But a new International Monetary Fund paper argues that sub-Saharan African is unlikely to follow the development progress of even southeastern Asian countries like Vietnam, Laos, and Bangladesh due to … well … too many babies.
From the IMF:
Structural Transformation in Employment and Productivity: What Can Africa Hope For?And, be honest, would you feel more optimistic investing $3 in Senegal or $2 in Vietnam?
Louise Fox, Alun Thomas, and Cleary Haines
April 7, 2017
… Sub-Saharan Africa’s demographic trends are also different; fertility is higher and the demographic transition is happening much more slowly. Between 2000 and 2010 the labor force grew at a rate of only 1.2 percent per annum in east Asia and 1.7 percent per annum in south Asia, but 2.6 percent per annum in sub-Saharan Africa. The median age in sub-Saharan Africa is 18— seven years younger than the median age in south Asia, which is the next youngest region (Figure 3). These population trends suggest that the number of youth entering Africa’s working-age population will be rising for years to come. Between 2005 and 2020 the working-age population is projected to increase by over 200 million people, continuing the trend of the past decade. This trend is not expected to decline soon because a rapid, systematic reduction in fertility rates has yet to occur in sub-Saharan Africa.
In the 1970s the fertility rate in Asia and Latin America was identical to the rate in Africa today, but Africa’s fertility rate is falling much more slowly than in those regions at that time (Filmer and Fox 2014). …
The lack of jobs in export-oriented manufacturing is not the only factor setting Africa apart. As discussed, a sluggish demographic transition means that the labor force is growing much faster in Africa than in Asia or Latin America. This lack of demographic transition complicates the employment transformation, because even with non-agricultural, modern private sector enterprise growth as rapid and labor intensive as occurred in the past 20 years in east Asia, a similar employment transition could not occur in sub-Saharan Africa. The enterprises would not be able to absorb the same share of the labor force because the labor force would be too big.

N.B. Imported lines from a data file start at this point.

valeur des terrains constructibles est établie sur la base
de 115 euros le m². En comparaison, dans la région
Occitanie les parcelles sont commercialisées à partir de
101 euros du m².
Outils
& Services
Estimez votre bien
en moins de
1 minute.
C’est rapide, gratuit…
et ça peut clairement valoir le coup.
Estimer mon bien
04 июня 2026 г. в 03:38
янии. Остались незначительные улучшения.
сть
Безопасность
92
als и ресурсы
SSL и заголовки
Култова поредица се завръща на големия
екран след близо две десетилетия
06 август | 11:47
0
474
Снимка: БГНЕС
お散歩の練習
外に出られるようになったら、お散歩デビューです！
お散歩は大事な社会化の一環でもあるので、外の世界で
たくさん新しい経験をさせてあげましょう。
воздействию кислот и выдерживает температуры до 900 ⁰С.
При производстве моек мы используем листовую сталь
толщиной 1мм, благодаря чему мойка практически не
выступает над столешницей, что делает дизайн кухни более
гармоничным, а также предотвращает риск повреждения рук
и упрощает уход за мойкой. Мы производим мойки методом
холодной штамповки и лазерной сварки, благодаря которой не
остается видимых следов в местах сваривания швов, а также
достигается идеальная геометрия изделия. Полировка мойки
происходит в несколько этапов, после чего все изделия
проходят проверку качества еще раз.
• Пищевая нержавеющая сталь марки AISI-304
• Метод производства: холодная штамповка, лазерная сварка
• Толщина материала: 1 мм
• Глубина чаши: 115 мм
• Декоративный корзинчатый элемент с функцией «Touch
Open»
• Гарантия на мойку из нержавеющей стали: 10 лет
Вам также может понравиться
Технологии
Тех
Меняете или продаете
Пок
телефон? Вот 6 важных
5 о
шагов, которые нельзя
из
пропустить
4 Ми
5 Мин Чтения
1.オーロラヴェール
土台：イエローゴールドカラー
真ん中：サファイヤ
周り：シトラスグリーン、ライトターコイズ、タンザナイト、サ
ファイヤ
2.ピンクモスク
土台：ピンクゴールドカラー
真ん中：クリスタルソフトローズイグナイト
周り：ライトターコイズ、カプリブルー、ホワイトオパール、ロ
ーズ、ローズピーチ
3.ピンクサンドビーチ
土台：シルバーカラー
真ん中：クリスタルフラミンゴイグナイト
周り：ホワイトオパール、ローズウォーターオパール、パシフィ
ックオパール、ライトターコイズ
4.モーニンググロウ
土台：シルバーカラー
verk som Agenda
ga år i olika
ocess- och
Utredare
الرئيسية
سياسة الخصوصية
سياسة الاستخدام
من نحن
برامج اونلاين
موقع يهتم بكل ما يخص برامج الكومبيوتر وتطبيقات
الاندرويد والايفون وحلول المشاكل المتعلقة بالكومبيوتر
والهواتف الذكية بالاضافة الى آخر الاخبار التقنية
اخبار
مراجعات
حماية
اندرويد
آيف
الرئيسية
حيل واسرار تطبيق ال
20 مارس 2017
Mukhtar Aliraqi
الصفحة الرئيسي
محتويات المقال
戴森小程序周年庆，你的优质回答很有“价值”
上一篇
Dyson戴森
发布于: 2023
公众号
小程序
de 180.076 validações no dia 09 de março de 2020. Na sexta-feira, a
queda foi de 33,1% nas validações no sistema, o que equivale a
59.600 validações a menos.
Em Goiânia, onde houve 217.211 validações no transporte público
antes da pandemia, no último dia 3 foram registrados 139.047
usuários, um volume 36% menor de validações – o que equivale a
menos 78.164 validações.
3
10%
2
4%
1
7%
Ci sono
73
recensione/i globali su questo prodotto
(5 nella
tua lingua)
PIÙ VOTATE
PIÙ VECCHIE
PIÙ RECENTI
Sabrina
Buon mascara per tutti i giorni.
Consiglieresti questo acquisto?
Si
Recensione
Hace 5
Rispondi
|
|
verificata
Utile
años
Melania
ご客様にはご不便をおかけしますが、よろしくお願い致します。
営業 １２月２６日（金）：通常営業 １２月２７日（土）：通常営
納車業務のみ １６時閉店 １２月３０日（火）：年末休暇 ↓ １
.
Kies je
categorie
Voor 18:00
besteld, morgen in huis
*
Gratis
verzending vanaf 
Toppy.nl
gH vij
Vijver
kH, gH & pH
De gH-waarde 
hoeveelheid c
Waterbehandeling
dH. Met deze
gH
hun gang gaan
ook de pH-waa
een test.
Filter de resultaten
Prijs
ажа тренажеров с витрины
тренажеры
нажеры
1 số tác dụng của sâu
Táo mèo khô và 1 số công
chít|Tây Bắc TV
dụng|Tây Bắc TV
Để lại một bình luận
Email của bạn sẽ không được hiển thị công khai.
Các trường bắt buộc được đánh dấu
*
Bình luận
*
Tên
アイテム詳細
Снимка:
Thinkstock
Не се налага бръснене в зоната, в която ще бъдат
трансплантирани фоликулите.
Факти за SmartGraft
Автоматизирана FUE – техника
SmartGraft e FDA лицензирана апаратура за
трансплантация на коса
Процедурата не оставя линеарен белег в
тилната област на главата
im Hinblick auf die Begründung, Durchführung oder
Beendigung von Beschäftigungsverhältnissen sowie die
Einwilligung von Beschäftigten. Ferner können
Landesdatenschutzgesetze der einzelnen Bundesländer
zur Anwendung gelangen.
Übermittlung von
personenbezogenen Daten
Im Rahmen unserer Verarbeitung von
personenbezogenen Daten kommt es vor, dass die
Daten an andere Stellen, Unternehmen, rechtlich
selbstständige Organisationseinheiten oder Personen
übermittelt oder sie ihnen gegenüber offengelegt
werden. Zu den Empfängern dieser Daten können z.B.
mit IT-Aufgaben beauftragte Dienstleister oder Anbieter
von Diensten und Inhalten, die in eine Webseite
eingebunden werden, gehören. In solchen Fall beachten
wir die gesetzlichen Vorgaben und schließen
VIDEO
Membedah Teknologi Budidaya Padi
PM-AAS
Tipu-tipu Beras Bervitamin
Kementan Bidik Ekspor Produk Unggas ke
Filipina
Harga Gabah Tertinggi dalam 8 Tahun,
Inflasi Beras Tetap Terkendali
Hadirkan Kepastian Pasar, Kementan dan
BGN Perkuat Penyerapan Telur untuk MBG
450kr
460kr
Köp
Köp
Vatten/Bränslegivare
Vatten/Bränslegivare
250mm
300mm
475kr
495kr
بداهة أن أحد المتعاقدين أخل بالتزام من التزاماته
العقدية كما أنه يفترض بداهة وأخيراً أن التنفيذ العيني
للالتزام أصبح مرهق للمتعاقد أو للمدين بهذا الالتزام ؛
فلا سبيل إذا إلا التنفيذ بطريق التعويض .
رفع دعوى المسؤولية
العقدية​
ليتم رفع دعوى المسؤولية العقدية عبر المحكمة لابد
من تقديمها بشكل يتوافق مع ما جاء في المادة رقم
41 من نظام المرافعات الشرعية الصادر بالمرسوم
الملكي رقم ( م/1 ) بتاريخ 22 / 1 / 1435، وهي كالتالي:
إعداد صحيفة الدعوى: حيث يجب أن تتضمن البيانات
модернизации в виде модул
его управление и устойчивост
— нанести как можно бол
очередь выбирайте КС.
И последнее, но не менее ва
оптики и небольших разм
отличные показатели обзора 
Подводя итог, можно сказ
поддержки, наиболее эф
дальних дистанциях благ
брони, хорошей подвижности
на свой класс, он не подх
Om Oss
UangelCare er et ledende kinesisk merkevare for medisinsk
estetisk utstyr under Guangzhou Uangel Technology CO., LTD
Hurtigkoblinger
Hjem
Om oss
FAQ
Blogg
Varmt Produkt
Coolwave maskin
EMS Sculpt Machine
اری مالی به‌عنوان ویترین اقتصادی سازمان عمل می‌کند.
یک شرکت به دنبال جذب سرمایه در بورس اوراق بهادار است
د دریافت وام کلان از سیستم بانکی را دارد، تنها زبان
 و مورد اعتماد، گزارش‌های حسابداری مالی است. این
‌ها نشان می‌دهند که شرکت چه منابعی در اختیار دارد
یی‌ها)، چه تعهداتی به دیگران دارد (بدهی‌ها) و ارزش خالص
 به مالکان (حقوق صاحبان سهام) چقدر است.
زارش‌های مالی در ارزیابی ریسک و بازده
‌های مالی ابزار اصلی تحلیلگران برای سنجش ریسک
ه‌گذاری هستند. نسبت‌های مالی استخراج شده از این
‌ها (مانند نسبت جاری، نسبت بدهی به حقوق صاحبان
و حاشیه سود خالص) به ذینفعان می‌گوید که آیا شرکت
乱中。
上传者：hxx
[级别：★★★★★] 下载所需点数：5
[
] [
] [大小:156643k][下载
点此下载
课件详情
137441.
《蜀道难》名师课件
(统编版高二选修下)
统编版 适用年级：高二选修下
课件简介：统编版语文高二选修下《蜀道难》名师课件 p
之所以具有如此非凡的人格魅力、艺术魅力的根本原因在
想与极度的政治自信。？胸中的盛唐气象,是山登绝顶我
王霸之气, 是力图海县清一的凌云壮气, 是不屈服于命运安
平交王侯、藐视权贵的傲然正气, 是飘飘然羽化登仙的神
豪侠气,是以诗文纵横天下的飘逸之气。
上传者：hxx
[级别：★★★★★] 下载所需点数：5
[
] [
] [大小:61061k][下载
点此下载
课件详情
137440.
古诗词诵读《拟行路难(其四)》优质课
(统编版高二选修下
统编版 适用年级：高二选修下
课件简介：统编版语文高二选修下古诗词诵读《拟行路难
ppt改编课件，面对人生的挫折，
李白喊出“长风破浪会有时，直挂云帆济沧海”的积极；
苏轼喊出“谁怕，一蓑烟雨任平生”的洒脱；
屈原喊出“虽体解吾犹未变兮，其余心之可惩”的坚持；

For example, because Vietnam’s labor force grew at only two-thirds of the pace of Senegal’s over the past decade (2.1 versus 3.1 percent per annum), every dollar invested in creating labor-intensive manufacturing jobs will have a stronger effect on the structure of employment (measured as a share of the labor force) in Vietnam than in Senegal. In other words, Senegal needs 50 percent more investment in manufacturing than Vietnam needed just to bring its share of employment in industry to the level of Vietnam.
The analysis shows that a major, and often underappreciated, factor behind the slow employment transformation in sub-Saharan Africa compared with the Asian benchmarks was demographics—a labor force growing much faster in sub-Saharan Africa.Until very, very recently, economists used the word “demographics” as a talisman: Chad had good demographics because it has lots of children entering the labor force years, Switzerland has bad demographics for the opposite reason.
Now they are starting to admit that sub-Saharan Africa’s continued high fertility rate is … problematic.
Of all the problems facing the future of the planet, Sub-Saharan African population growth is probably has the highest ratio of Size of Problem relative to Times Mentioned. The UN’s 2015 population projections estimated that SSA would grow from a half billion people in 1990 to 4 billion in 2100. (Compare the Times Mentioned to, say, Climate Change.)
That’s a huge problem, but it’s not an insoluble problem. Almost all of the rest of the world has managed to get its fertility under control, but the rest of the world has largely stopped encouraging black Africans to do the same out of fear of being seen as racist.